Working data Block Start
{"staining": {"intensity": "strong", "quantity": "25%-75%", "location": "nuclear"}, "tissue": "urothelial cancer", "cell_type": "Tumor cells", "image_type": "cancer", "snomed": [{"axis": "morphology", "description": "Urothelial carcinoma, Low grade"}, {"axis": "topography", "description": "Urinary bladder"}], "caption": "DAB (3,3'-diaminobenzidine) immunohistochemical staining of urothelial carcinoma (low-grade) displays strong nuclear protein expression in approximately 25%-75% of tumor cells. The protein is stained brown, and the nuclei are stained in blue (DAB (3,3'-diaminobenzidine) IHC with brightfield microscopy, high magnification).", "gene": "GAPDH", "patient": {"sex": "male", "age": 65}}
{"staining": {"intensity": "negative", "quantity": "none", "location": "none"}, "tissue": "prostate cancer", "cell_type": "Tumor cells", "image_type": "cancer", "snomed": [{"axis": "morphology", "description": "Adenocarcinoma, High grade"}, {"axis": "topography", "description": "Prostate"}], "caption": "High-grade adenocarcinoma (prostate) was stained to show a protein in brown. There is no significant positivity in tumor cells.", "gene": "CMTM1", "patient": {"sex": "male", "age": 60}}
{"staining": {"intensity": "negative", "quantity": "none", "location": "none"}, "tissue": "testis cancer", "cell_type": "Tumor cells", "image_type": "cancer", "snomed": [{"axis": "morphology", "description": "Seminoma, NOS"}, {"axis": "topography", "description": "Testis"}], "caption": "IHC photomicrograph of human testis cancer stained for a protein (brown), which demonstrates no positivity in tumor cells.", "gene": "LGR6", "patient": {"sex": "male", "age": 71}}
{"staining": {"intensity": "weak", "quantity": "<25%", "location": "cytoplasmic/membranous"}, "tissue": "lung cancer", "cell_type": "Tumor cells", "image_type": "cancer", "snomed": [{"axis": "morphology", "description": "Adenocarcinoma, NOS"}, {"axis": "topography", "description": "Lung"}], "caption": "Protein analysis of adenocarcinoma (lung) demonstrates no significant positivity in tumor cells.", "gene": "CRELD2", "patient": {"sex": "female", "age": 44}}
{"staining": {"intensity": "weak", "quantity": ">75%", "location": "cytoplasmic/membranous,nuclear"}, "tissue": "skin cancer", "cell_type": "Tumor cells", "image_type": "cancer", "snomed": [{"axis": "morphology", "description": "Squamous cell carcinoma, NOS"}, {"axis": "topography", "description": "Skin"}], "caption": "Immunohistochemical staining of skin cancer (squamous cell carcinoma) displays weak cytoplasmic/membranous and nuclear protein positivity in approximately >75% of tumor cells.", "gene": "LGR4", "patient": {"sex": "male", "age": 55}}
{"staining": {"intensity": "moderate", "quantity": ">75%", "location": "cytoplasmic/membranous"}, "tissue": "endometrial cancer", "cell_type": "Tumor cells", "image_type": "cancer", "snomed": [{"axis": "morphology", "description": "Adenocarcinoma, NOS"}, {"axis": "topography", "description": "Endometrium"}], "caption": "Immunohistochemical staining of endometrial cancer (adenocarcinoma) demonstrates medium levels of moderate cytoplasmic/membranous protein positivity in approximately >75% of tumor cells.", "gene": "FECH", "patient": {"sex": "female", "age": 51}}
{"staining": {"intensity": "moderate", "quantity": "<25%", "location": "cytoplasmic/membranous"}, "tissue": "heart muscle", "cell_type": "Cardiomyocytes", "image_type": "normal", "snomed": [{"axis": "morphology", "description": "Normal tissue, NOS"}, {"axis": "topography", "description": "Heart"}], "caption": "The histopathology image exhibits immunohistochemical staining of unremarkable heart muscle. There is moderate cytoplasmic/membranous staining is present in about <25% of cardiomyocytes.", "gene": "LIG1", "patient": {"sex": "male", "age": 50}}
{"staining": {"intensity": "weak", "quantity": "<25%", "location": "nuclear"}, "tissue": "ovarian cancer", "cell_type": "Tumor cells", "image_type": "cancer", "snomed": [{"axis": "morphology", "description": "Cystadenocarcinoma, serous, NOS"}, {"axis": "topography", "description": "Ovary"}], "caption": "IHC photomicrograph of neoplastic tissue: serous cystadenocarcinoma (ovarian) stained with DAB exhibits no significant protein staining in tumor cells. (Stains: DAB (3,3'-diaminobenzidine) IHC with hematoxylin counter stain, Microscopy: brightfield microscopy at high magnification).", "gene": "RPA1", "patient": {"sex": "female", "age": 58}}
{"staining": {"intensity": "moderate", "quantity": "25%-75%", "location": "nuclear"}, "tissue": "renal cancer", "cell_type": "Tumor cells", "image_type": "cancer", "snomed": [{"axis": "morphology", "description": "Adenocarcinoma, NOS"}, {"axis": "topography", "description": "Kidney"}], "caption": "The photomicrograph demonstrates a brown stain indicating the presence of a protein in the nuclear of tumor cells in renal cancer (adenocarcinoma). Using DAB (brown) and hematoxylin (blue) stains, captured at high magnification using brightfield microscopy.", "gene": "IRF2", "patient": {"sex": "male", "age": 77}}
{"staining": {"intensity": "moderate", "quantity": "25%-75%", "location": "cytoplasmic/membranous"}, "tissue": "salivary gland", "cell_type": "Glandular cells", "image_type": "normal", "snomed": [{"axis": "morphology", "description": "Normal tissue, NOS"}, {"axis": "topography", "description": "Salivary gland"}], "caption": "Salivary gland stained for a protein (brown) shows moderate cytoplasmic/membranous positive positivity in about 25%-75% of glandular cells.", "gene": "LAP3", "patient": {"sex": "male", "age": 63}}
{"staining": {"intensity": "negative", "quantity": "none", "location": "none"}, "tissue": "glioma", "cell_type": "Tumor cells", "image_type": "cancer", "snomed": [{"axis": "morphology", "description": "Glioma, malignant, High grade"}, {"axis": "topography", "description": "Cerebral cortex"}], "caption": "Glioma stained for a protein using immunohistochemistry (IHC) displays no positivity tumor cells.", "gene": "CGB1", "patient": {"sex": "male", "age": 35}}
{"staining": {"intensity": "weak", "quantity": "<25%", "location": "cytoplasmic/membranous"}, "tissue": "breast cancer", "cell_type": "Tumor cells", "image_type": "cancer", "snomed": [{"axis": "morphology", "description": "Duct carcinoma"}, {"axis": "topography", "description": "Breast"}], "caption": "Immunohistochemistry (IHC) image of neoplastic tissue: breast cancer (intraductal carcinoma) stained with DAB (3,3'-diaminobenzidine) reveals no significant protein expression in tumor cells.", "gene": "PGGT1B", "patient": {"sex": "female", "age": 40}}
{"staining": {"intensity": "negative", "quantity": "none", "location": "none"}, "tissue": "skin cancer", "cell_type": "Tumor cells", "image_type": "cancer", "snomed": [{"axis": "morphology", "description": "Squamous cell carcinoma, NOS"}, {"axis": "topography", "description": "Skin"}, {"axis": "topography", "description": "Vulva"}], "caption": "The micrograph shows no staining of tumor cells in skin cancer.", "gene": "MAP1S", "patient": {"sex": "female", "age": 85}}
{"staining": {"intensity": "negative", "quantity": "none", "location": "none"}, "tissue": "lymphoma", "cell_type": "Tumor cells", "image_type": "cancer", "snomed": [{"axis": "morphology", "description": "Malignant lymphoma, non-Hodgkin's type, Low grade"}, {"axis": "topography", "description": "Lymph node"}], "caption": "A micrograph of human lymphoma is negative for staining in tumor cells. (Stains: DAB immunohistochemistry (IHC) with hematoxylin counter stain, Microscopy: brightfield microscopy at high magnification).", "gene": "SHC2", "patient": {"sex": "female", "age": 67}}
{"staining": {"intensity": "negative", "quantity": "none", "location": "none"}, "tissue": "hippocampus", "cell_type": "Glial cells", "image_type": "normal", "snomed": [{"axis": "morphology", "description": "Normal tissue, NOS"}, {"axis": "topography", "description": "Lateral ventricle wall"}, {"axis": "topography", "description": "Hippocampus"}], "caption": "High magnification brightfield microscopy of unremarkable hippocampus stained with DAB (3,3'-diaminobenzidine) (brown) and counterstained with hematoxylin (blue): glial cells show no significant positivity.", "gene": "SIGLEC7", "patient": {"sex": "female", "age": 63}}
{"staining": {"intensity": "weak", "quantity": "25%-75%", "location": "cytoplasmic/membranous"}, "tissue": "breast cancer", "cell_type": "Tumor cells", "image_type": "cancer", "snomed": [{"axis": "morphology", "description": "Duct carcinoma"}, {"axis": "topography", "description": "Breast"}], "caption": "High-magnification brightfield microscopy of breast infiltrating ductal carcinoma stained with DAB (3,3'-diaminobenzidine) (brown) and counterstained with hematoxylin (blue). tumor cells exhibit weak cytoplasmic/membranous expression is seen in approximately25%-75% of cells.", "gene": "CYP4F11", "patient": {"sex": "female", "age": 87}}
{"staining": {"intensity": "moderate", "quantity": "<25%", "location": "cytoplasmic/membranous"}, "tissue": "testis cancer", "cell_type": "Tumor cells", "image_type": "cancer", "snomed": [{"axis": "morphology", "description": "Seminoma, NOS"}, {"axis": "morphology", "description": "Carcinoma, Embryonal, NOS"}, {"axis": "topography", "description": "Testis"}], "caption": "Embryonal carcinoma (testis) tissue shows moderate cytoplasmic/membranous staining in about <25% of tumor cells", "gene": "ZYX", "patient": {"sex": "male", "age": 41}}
Working data Block End
Problem details
Only one stretch of the entries above is wanted: the lines from the one containing "adenocarcinoma (prostate) was" through the one containing "photomicrograph of human". Please reproduce it exactly.

Answer section
{"staining": {"intensity": "negative", "quantity": "none", "location": "none"}, "tissue": "prostate cancer", "cell_type": "Tumor cells", "image_type": "cancer", "snomed": [{"axis": "morphology", "description": "Adenocarcinoma, High grade"}, {"axis": "topography", "description": "Prostate"}], "caption": "High-grade adenocarcinoma (prostate) was stained to show a protein in brown. There is no significant positivity in tumor cells.", "gene": "CMTM1", "patient": {"sex": "male", "age": 60}}
{"staining": {"intensity": "negative", "quantity": "none", "location": "none"}, "tissue": "testis cancer", "cell_type": "Tumor cells", "image_type": "cancer", "snomed": [{"axis": "morphology", "description": "Seminoma, NOS"}, {"axis": "topography", "description": "Testis"}], "caption": "IHC photomicrograph of human testis cancer stained for a protein (brown), which demonstrates no positivity in tumor cells.", "gene": "LGR6", "patient": {"sex": "male", "age": 71}}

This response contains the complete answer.